(Page-level text extractions)
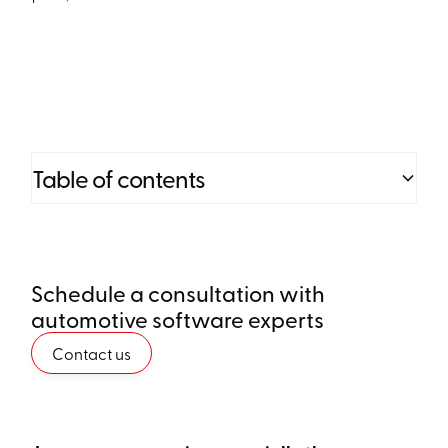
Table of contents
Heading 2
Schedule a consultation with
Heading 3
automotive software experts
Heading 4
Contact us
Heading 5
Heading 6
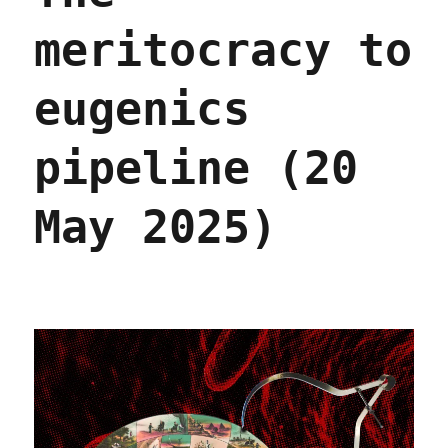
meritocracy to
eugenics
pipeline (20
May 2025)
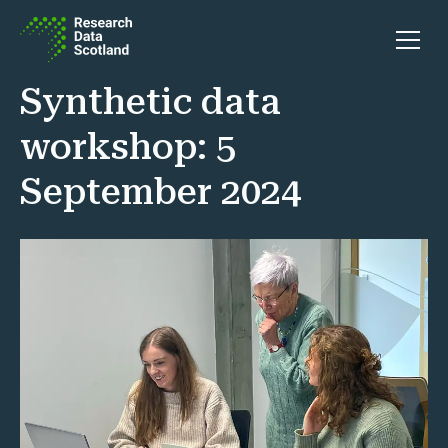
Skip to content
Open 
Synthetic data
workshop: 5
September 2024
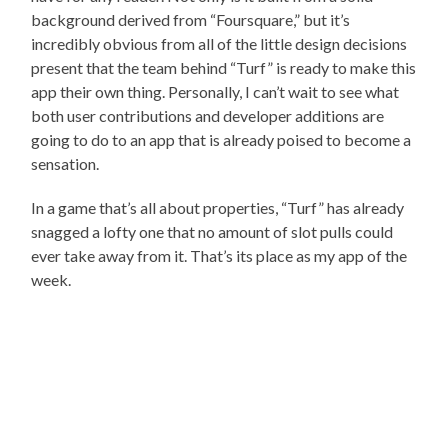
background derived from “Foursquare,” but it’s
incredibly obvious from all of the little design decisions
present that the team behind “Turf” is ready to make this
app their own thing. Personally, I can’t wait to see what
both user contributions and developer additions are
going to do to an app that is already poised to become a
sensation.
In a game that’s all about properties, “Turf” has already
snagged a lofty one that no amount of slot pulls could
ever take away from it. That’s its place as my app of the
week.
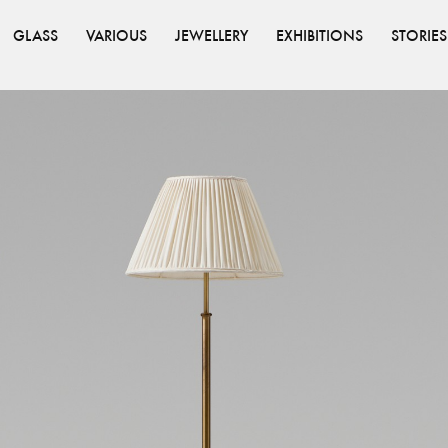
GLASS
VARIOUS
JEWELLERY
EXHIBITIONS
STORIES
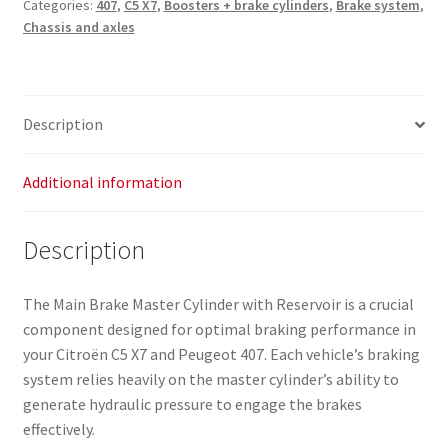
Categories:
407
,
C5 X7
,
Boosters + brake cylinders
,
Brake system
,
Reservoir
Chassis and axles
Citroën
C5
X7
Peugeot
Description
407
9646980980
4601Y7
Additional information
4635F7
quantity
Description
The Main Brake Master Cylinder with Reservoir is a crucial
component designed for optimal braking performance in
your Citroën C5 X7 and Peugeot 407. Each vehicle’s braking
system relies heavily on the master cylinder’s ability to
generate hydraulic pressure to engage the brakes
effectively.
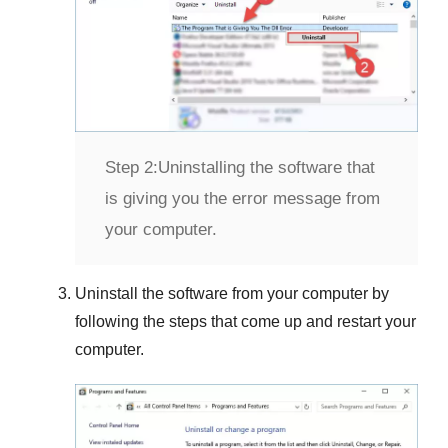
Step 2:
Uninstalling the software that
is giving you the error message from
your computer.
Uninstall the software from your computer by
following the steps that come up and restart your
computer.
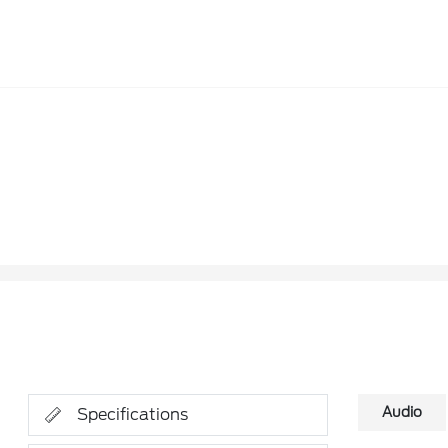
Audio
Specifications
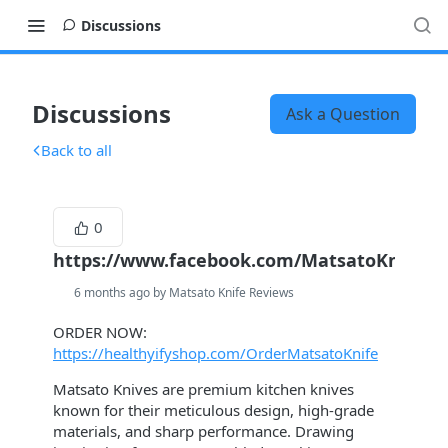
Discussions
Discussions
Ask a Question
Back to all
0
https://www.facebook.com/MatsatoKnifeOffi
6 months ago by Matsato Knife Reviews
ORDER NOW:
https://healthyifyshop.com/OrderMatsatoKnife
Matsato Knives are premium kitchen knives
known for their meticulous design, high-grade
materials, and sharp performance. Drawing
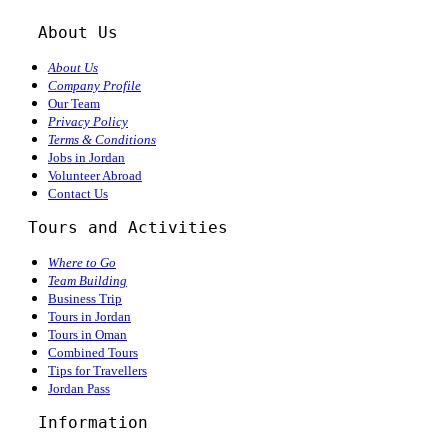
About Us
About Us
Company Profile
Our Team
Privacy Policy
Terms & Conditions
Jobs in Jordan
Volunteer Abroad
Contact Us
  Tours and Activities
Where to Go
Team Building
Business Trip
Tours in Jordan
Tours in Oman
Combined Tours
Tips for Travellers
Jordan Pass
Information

- WORK ITEM:
Each entry above should be copied exactly. The pictures should not.

- EXERCISE OUTPUT:
Table of contents
Heading 2
Schedule a consultation with
Heading 3
automotive software experts
Heading 4
Contact us
Heading 5
Heading 6
meritocracy to
eugenics
pipeline (20
May 2025)
Skip to content
Open 
Synthetic data
workshop: 5
September 2024
background derived from “Foursquare,” but it’s
incredibly obvious from all of the little design decisions
present that the team behind “Turf” is ready to make this
app their own thing. Personally, I can’t wait to see what
both user contributions and developer additions are
going to do to an app that is already poised to become a
sensation.
In a game that’s all about properties, “Turf” has already
snagged a lofty one that no amount of slot pulls could
ever take away from it. That’s its place as my app of the
week.
GLASS
VARIOUS
JEWELLERY
EXHIBITIONS
STORIES
Categories:
407
,
C5 X7
,
Boosters + brake cylinders
,
Brake system
,
Reservoir
Chassis and axles
Citroën
C5
X7
Peugeot
Description
407
9646980980
4601Y7
Additional information
4635F7
quantity
Description
The Main Brake Master Cylinder with Reservoir is a crucial
component designed for optimal braking performance in
your Citroën C5 X7 and Peugeot 407. Each vehicle’s braking
system relies heavily on the master cylinder’s ability to
generate hydraulic pressure to engage the brakes
effectively.
Step 2:
Uninstalling the software that
is giving you the error message from
your computer.
Uninstall the software from your computer by
following the steps that come up and restart your
computer.
Audio
Specifications
Discussions
Discussions
Ask a Question
Back to all
0
https://www.facebook.com/MatsatoKnifeOffi
6 months ago by Matsato Knife Reviews
ORDER NOW:
https://healthyifyshop.com/OrderMatsatoKnife
Matsato Knives are premium kitchen knives
known for their meticulous design, high-grade
materials, and sharp performance. Drawing
About Us
About Us
Company Profile
Our Team
Privacy Policy
Terms & Conditions
Jobs in Jordan
Volunteer Abroad
Contact Us
  Tours and Activities
Where to Go
Team Building
Business Trip
Tours in Jordan
Tours in Oman
Combined Tours
Tips for Travellers
Jordan Pass
Information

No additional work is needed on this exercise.